2, Massachusetts Institute of Technology, Cambridge, Massachusetts, United States
3, Massachusetts Institute of Technology, Cambridge, Massachusetts, United States
Neurological disorders affect up to a billion people worldwide. However, our ability to understand and to treat disorders is currently limited by the lack of tools capable of interfacing with the brain over extended periods of time. This is hypothesized to stem from the mismatch in mechanical and chemical properties between the neural probes and the neural tissues. To address the challenge, we developed a sensing and actuation platform mimicking the properties of the brain tissue while integrating thermally drawn polymer fibers and a tough alginate-based hydrogel.
To fabricate the hybrid probes, fibers including a waveguide, three electrode arrays, and three hollow channels were first thermally drawn and assembled by hydrogel dip-coating process. The optical waveguides consisted of a polycarbonate (PC) core and cyclic olefin copolymer (COC) cladding due to their high refractive index contrast, and the recording electrodes were composed of seven tin cores (10 µm) in poly(etherimide) (PEI) insulation. Hollow PEI microtubes served as the microfluidic channels. To establish strong bonding of resilient hydrogels onto polymer-based neural probes, their surfaces were treated with hexamethylenediamine (HMDA), which allowed the use of straightforward carbodiimide chemistry to covalently graft Ca-alginate/polyacrylamide hydrogels from the surfaces of the fibers.

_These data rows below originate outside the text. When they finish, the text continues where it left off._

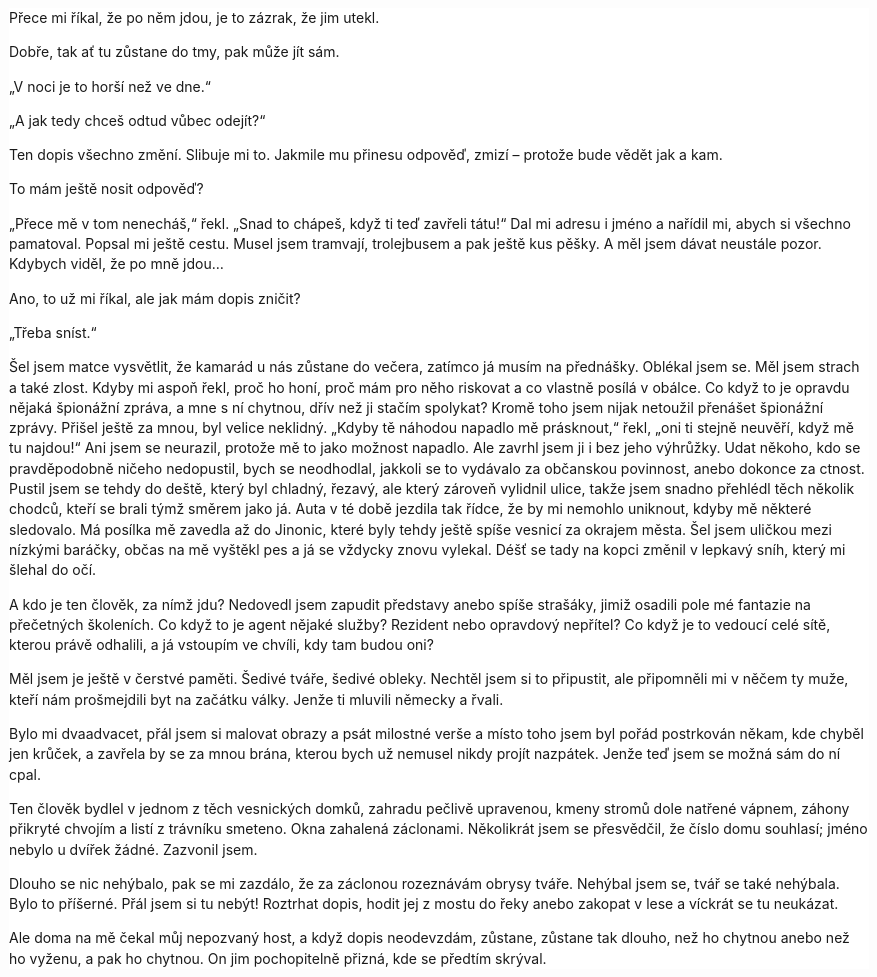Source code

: Přece mi říkal, že po něm jdou, je to zázrak, že jim utekl.

Dobře, tak ať tu zůstane do tmy, pak může jít sám.

„V noci je to horší než ve dne.“

„A jak tedy chceš odtud vůbec odejít?“

Ten dopis všechno změní. Slibuje mi to. Jakmile mu přinesu odpověď, zmizí – protože bude vědět jak a kam.

To mám ještě nosit odpověď?

„Přece mě v tom nenecháš,“ řekl. „Snad to chápeš, když ti teď zavřeli tátu!“ Dal mi adresu i jméno a nařídil mi, abych si všechno pamatoval. Popsal mi ještě cestu. Musel jsem tramvají, trolejbusem a pak ještě kus pěšky. A měl jsem dávat neustále pozor. Kdybych viděl, že po mně jdou…

Ano, to už mi říkal, ale jak mám dopis zničit?

„Třeba sníst.“

Šel jsem matce vysvětlit, že kamarád u nás zůstane do večera, zatímco já musím na přednášky. Oblékal jsem se. Měl jsem strach a také zlost. Kdyby mi aspoň řekl, proč ho honí, proč mám pro něho riskovat a co vlastně posílá v obálce. Co když to je opravdu nějaká špionážní zpráva, a mne s ní chytnou, dřív než ji stačím spolykat? Kromě toho jsem nijak netoužil přenášet špionážní zprávy. Přišel ještě za mnou, byl velice neklidný. „Kdyby tě náhodou napadlo mě prásknout,“ řekl, „oni ti stejně neuvěří, když mě tu najdou!“ Ani jsem se neurazil, protože mě to jako možnost napadlo. Ale zavrhl jsem ji i bez jeho výhrůžky. Udat někoho, kdo se pravděpodobně ničeho nedopustil, bych se neodhodlal, jakkoli se to vydávalo za občanskou povinnost, anebo dokonce za ctnost. Pustil jsem se tehdy do deště, který byl chladný, řezavý, ale který zároveň vylidnil ulice, takže jsem snadno přehlédl těch několik chodců, kteří se brali týmž směrem jako já. Auta v té době jezdila tak řídce, že by mi nemohlo uniknout, kdyby mě některé sledovalo. Má posílka mě zavedla až do Jinonic, které byly tehdy ještě spíše vesnicí za okrajem města. Šel jsem uličkou mezi nízkými baráčky, občas na mě vyštěkl pes a já se vždycky znovu vylekal. Déšť se tady na kopci změnil v lepkavý sníh, který mi šlehal do očí.

A kdo je ten člověk, za nímž jdu? Nedovedl jsem zapudit představy anebo spíše strašáky, jimiž osadili pole mé fantazie na přečetných školeních. Co když to je agent nějaké služby? Rezident nebo opravdový nepřítel? Co když je to vedoucí celé sítě, kterou právě odhalili, a já vstoupím ve chvíli, kdy tam budou oni?

Měl jsem je ještě v čerstvé paměti. Šedivé tváře, šedivé obleky. Nechtěl jsem si to připustit, ale připomněli mi v něčem ty muže, kteří nám prošmejdili byt na začátku války. Jenže ti mluvili německy a řvali.

Bylo mi dvaadvacet, přál jsem si malovat obrazy a psát milostné verše a místo toho jsem byl pořád postrkován někam, kde chyběl jen krůček, a zavřela by se za mnou brána, kterou bych už nemusel nikdy projít nazpátek. Jenže teď jsem se možná sám do ní cpal.

Ten člověk bydlel v jednom z těch vesnických domků, zahradu pečlivě upravenou, kmeny stromů dole natřené vápnem, záhony přikryté chvojím a listí z trávníku smeteno. Okna zahalená záclonami. Několikrát jsem se přesvědčil, že číslo domu souhlasí; jméno nebylo u dvířek žádné. Zazvonil jsem.

Dlouho se nic nehýbalo, pak se mi zazdálo, že za záclonou rozeznávám obrysy tváře. Nehýbal jsem se, tvář se také nehýbala. Bylo to příšerné. Přál jsem si tu nebýt! Roztrhat dopis, hodit jej z mostu do řeky anebo zakopat v lese a víckrát se tu neukázat.

Ale doma na mě čekal můj nepozvaný host, a když dopis neodevzdám, zůstane, zůstane tak dlouho, než ho chytnou anebo než ho vyženu, a pak ho chytnou. On jim pochopitelně přizná, kde se předtím skrýval.
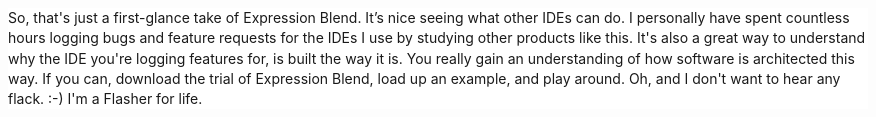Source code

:    So, that's just a first-glance take of Expression Blend. It&rsquo;s nice seeing what other IDEs can do. I personally have spent countless hours logging bugs and feature requests for the IDEs I use by studying other products like this. It's also a great way to understand why the IDE you're logging features for, is built the way it is. You really gain an understanding of how software is architected this way. If you can, download the trial of Expression Blend, load up an example, and play around. Oh, and I don't want to hear any flack. :-) I'm a Flasher for life.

To test the hypothesis that our probes reduce the mechanical damage of the brain tissue, we used finite element models to calculate the bending stiffness of the probes and the stress fields of brain tissue. The results indicated that our devices containing hydrogel bodies exhibited significantly lower bending stiffness than polymer fibers. This also resulted in lower stresses on the brain tissue during micromotion. Interestingly, dried hydrogel body rendered these hybrid structures an order of magnitude stiffer, which facilitated the fiber implantation into deep brain regions without buckling.
Lastly, the long-term performance of devices was assessed. The probes were implanted into the mouse basolateral amygdala (BLA) and ventral hippocampus (vHPC), as the neural projection between these regions is established in the context of anxiety-related behaviors. In this circuity, optogenetic experiments with viral injection, optical stimulation, and electrophysiological recording were conducted with simultaneous behavioral experiments. The foreign-body responses in the probe vicinity were also quantified by immunohistochemistry.
In summary, we designed hydrogel hybrid probes that will enable long-term studies of brain circuits in freely moving subjects. Our results provide an experimental evaluation of the hypothesis that matching the properties of neural tissue minimizes foreign-body response and extends the lifetime of neural interfaces. Our research offer a promising pathway for development of brain-machine interfaces needed to accelerate understanding and treatments of progressive neurological disorders.